(Task item): Return, word for word, the stretch of the Alabama claims passage that runs from "Alabama Claims, 1862-1872" up to and including "the United States.".

Segment Start: Exercise text

Alabama Claims, 1862-1872
The Alabama claims were a diplomatic dispute between the United States and Great Britain that arose out of the U.S. Civil War. The peaceful resolution of these claims 7 years after the war ended set an important precedent for solving serious international disputes through arbitration, and laid the foundation for greatly improved relations between Britain and the United States.
The controversy began when Confederate agents contracted for warships from British boatyards. Disguised as merchant vessels during their construction in order to circumvent British neutrality laws, the craft were actually intended as commerce raiders. The most successful of these cruisers was the Alabama, which was launched on July 29, 1862. It captured 58 Northern merchant ships before it was sunk in June 1864 by a U.S. warship off the coast of France. In addition to the Alabama, other British-built ships in the Confederacy Navy included the Florida, Georgia, Rappahannock, and Shenandoah. Together, they sank more than 150 Northern ships and impelled much of the U.S. merchant marine to adopt foreign registry. The damage to Northern shipping would have been even worse had not fervent protests from the U.S. Government persuaded British and French officials to seize additional ships intended for the Confederacy. Most famously, on September 3, 1863, the British Government impounded two ironclad, steam-driven Laird rams?that Confederate agent James D. Bulloch had surreptitiously arranged to be built at a shipyard in Liverpool.

Segment End: Exercise text
Segment Start: Provided material

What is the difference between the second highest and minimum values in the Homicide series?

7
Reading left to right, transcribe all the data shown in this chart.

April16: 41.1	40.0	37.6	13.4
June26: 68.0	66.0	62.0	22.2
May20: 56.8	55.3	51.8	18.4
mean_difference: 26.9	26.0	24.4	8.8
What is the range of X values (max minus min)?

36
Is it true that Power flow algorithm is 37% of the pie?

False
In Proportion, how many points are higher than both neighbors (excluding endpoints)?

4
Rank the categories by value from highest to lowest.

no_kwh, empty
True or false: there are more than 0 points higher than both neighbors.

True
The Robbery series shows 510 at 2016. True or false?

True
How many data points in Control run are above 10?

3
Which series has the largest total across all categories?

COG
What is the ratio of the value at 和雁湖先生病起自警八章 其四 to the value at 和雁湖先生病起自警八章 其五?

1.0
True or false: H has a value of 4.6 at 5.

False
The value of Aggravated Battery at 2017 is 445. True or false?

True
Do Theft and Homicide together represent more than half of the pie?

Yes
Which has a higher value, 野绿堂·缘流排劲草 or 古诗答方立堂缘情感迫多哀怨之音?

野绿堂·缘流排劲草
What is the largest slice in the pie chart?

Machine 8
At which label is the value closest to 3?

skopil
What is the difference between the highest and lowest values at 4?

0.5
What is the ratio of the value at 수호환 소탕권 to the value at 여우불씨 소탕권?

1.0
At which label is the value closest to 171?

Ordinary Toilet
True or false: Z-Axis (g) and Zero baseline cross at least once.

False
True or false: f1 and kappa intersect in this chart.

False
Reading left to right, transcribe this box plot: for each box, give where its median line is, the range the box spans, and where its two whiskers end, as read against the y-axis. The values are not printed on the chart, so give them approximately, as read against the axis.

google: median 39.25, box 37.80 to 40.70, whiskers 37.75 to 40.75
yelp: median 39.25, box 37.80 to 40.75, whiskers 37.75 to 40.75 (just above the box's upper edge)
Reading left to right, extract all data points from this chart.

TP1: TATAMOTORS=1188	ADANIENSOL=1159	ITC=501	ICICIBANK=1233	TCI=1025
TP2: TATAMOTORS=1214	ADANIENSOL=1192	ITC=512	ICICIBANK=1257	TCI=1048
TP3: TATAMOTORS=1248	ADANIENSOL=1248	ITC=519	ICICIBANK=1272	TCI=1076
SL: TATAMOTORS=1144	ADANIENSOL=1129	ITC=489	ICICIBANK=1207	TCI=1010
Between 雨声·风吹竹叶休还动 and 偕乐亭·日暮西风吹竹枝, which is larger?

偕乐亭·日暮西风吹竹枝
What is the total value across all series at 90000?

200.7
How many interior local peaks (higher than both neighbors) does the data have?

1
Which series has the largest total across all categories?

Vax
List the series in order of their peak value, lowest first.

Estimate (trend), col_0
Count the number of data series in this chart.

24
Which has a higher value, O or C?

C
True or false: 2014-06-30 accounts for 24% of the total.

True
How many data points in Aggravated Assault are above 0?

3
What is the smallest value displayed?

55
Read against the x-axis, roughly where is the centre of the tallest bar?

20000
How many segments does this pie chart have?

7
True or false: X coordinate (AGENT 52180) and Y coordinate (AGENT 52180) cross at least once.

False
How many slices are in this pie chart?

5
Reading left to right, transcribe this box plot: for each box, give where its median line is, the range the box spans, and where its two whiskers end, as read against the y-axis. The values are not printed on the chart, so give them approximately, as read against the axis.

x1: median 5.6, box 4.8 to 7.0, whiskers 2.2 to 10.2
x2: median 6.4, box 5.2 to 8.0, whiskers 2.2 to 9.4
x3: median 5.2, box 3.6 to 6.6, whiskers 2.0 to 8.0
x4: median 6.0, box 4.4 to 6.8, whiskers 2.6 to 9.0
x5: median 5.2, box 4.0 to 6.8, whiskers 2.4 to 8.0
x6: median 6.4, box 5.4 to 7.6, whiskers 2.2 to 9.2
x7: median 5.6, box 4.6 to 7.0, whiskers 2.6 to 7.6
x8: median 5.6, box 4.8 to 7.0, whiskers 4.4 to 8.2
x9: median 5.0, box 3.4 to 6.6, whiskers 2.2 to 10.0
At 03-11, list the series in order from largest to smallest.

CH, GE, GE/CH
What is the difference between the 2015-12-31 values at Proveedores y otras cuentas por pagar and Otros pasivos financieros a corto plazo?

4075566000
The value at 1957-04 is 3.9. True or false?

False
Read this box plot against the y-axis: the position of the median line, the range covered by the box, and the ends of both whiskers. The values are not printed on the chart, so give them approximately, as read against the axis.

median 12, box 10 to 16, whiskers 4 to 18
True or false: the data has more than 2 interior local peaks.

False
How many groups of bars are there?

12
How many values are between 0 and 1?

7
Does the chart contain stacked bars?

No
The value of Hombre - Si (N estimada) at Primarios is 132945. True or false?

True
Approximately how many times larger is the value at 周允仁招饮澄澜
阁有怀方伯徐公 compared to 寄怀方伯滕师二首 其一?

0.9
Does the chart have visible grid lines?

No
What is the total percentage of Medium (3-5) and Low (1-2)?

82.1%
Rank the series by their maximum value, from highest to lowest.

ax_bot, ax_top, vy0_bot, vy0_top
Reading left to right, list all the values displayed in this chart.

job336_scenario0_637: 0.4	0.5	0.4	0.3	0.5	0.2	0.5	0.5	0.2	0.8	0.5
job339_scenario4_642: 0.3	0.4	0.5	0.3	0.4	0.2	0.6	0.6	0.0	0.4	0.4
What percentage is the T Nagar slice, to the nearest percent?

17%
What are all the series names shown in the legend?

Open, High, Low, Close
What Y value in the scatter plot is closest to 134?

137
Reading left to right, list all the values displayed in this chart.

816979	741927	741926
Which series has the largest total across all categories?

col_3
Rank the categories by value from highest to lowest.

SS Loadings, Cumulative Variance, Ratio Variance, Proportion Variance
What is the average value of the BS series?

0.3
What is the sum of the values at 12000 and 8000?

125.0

Segment End: Provided material

(Exercise response):
Alabama Claims, 1862-1872
The Alabama claims were a diplomatic dispute between the United States and Great Britain that arose out of the U.S. Civil War. The peaceful resolution of these claims 7 years after the war ended set an important precedent for solving serious international disputes through arbitration, and laid the foundation for greatly improved relations between Britain and the United States.